If you do choose an RDF database, you need a way of accessing information that mirrors the flexibility of the RDF information model. RDF query languages such as SquishQL [INKLING] (which I've been working on) all query the RDF information model directly, and do not care about how the information is stored.
For example, the query below says:
"find me the name of the person whose email address is libby.miller@bristol.ac.uk, and also find me the title and identifier of anything that she has created"
select ?name, ?title, ?identifier where (dc::title ?paper ?title) (dc::creator ?paper ?creator) (dc::identifier ?paper ?uri) (foaf::name ?creator ?name) (foaf::mbox ?creator mailto:libby.miller@bristol.ac.uk) using dc for purl.org/dc/elements/1.1/ foaf for xmlns.com/foaf/0.1/
Simple RDF queries such as this one just try and match parts of the RDF model in the database. Because of this, you can describe the query itself as a graph, as below:
The query describes the pattern of the information we want to match, not the way it is stored in the database.
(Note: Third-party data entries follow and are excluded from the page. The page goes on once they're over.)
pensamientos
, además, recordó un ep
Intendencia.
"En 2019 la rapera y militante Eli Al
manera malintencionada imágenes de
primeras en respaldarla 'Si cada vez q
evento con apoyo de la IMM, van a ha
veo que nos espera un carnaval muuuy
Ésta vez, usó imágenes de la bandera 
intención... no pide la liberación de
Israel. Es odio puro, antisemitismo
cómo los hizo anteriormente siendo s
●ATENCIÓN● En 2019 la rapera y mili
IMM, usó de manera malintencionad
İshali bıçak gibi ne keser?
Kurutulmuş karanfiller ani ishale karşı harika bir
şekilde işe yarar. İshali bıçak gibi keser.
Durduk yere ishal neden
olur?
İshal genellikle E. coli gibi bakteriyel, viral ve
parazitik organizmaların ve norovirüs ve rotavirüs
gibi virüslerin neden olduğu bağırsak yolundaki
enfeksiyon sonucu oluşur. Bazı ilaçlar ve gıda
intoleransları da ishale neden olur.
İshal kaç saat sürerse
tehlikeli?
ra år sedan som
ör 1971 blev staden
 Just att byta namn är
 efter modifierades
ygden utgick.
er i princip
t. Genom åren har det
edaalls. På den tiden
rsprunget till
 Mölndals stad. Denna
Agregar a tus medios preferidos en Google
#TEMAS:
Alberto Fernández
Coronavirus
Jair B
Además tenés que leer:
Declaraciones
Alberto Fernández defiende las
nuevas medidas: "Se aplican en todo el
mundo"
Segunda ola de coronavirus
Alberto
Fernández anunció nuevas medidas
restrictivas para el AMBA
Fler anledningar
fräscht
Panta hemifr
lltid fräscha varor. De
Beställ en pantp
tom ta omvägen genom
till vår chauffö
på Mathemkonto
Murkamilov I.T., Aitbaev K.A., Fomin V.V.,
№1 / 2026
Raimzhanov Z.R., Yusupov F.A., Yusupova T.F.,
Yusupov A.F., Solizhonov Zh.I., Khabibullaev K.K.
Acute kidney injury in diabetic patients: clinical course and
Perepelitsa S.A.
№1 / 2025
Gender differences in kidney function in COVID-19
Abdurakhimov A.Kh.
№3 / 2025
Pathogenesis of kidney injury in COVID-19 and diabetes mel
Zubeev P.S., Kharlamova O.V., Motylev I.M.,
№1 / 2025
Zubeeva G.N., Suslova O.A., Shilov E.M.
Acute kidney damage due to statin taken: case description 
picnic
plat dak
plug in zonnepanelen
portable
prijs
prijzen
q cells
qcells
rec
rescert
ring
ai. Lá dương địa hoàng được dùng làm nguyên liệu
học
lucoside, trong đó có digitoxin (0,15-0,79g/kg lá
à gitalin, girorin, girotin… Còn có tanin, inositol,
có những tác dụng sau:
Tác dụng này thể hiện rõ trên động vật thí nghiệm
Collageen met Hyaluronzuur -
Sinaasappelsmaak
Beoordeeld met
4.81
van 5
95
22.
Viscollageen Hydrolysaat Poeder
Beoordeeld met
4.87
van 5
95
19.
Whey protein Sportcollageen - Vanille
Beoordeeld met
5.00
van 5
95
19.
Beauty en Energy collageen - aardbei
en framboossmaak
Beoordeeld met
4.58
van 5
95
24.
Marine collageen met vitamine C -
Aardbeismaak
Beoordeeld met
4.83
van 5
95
If we find some more data about reviews of papers, we can add this to our database and query it without redesigning the database structure, and by rewriting our query slightly:
select ?name, ?title, ?identifier, ?content where (dc::title ?paper ?title) (dc::creator ?paper ?creator) (dc::identifier ?paper ?uri) (foaf::name ?creator ?name) (foaf::mbox ?creator mailto:libby.miller@bristol.ac.uk) (foaf::review ?paper ?review) (foaf::content ?review ?content) using dc for purl.org/dc/elements/1.1/ foaf for xmlns.com/foaf/0.1/
This differs from the relational model where you have to know the structure of tables before you can make the query. The relational model ties the data strongly to the way it is stored, which means that changes to the structure of the data require changes to the structure of the database, as well as changes to the query.
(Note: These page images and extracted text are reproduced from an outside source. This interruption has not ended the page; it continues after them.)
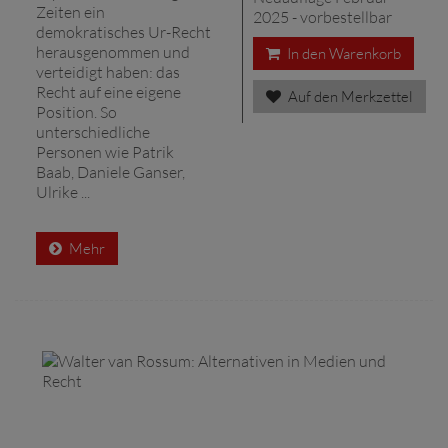
Zeiten ein
2025 - vorbestellbar
demokratisches Ur-Recht
herausgenommen und
In den Warenkorb
verteidigt haben: das
Recht auf eine eigene
Auf den Merkzettel
Position. So
unterschiedliche
Personen wie Patrik
Baab, Daniele Ganser,
Ulrike ...
Mehr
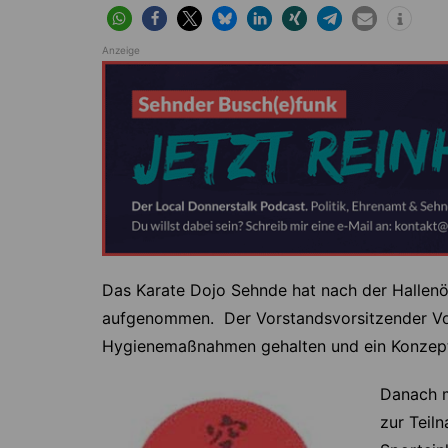
Höver
Lehrte
Ilten
Ramhorst
Anzeige
Klein Lobke
Röddensen
Köthenwald
Sievershausen
Müllingen
Steinwedel
Rethmar
Sehnde
Wassel
Wehmingen
Das Karate Dojo Sehnde hat nach der Hallenöf
Wirringen
aufgenommen. Der Vorstandsvorsitzender Volk
Hygienemaßnahmen gehalten und ein Konzept
Danach m
zur Teil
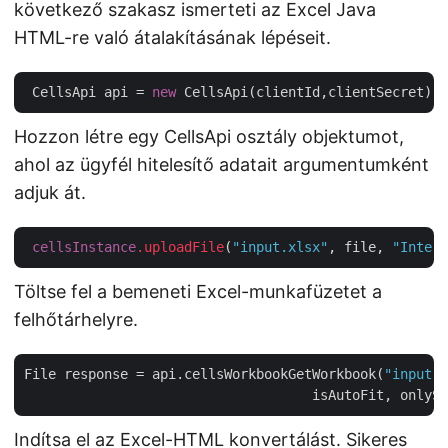
következő szakasz ismerteti az Excel Java
HTML-re való átalakításának lépéseit.
 CellsApi api = 
new
Hozzon létre egy CellsApi osztály objektumot,
ahol az ügyfél hitelesítő adatait argumentumként
adjuk át.
cellsInstance
.uploadFile
(
"input.xlsx"
, file, 
"Intern
Töltse fel a bemeneti Excel-munkafüzetet a
felhőtárhelyre.
File response = api.cellsWorkbookGetWorkbook(
"input.x
    			            isAutoFit, only
Indítsa el az Excel-HTML konvertálást. Sikeres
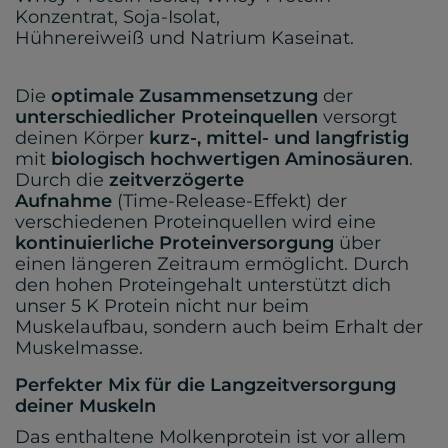
Konzentrat, Soja-Isolat,
Hühnereiweiß und Natrium Kaseinat.
Die
optimale Zusammensetzung
der
unterschiedlicher Proteinquellen
versorgt
deinen Körper
kurz-, mittel- und langfristig
mit
biologisch hochwertigen Aminosäuren
.
Durch die
zeitverzögerte
Aufnahme
(Time-Release-Effekt) der
verschiedenen Proteinquellen wird eine
kontinuierliche Proteinversorgung
über
einen längeren Zeitraum ermöglicht. Durch
den hohen Proteingehalt unterstützt dich
unser 5 K Protein nicht nur beim
Muskelaufbau, sondern auch beim Erhalt der
Muskelmasse.
Perfekter Mix für die Langzeitversorgung
deiner Muskeln
Das enthaltene Molkenprotein ist vor allem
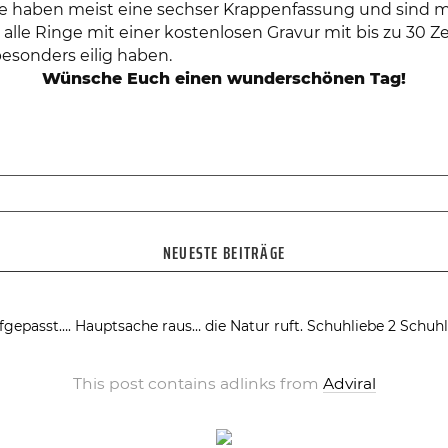
nge haben meist eine sechser Krappenfassung und sin
 alle Ringe mit einer kostenlosen Gravur mit bis zu 30
 besonders eilig haben.
Wünsche Euch einen wunderschönen Tag!
NEUESTE BEITRÄGE
fgepasst….
Hauptsache raus… die Natur ruft.
Schuhliebe 2
Schuhl
This post contains adlinks from
Adviral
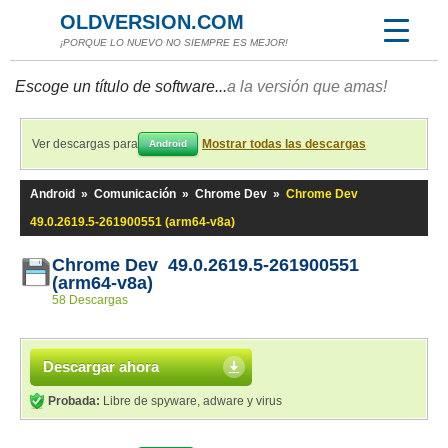
OLDVERSION.COM
¡PORQUE LO NUEVO NO SIEMPRE ES MEJOR!
Escoge un título de software...
a la versión que amas!
Ver descargas para
Mostrar todas las descargas
Android
Android
»
Comunicación
»
Chrome Dev
»
Chrome Dev
49.0.2619.5-261900551 (arm64-v8a)
Chrome Dev 49.0.2619.5-261900551
(arm64-v8a)
58 Descargas
Descargar ahora
Probada:
Libre de spyware, adware y virus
In contrast when new information is added to a pure RDF database, the structure of the database does not change in a relational sense. RDF data is semi-structured and does not rely on the presence of a schema for storage or query. This makes pure RDF databases very useful for prototyping and for other fast-moving data environments.
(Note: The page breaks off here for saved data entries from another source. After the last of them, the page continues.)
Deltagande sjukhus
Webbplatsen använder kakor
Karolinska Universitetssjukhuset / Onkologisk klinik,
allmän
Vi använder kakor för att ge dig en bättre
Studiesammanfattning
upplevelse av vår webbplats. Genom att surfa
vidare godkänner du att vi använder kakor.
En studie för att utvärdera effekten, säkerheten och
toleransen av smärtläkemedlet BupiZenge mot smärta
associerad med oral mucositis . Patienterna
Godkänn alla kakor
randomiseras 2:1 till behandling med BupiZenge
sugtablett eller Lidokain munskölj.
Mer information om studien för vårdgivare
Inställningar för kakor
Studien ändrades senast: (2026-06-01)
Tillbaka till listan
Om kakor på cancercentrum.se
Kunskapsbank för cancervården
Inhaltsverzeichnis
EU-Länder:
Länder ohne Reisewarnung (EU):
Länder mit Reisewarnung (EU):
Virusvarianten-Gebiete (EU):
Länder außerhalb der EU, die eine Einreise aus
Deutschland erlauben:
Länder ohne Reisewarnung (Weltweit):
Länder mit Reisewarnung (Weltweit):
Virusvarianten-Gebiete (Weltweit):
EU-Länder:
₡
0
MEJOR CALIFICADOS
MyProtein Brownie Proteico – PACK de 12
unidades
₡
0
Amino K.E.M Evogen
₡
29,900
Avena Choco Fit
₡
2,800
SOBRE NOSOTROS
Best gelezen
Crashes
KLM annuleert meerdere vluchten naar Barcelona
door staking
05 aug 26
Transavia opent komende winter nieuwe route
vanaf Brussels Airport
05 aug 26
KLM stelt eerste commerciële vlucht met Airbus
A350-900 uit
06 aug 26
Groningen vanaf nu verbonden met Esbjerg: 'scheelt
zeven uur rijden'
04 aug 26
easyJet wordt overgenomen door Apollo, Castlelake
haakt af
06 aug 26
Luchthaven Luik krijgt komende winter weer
RDF gets you thinking in terms of combining information, and how to make it (relatively) easy. You might start thinking...
So, let's find out more about the editors at SOSIG. You can already get to a brief description of the editor of a section: why not combine this information with papers they have authored, and with their current SOSIG-related bookmarks list? Technically this is fairly simple.
Using Dublin Core and a simple bookmarks schema all these formats can be converted to RDF/XML files. They can then be harvested into an RDF database and queried (see below for various options for storing and querying RDf data). An example query might look something like this:
"find me all the bookmarks from the bookmarks file of the person with email address 'emma.place@bristol.ac.uk' which are dated more recently than 1st April 2002".
select ?bookmark, ?title, ?date where (foaf::mbox ?person mailto:emma.place@bristol.ac.uk) (bm::bookmarkFile ?person ?file) (bm::bookmark ?file ?bookmark) (dc::title ?bookmark ?title) (dc::date ?bookmark ?date) and ?date > 2002-04-01 using dc for purl.org/dc/elements/1.1/ foaf for xmlns.com/foaf/0.1/ bm for example.com/bookmarks/
The results of such a query might look something like this:
bookmark | title | date |
www.psychology.ltsn.ac.uk/ | LTSN Psychology | 2002-04-02 |
www.bids.ac.uk/ | BIDS | 2002-04-04 |
The social constraints on using these pieces of information together might be more limiting than the technical aspects. Although many people make their bookmarks available publically on the web, some would not dream of doing so. People might object to such a swathe of information being made available about them.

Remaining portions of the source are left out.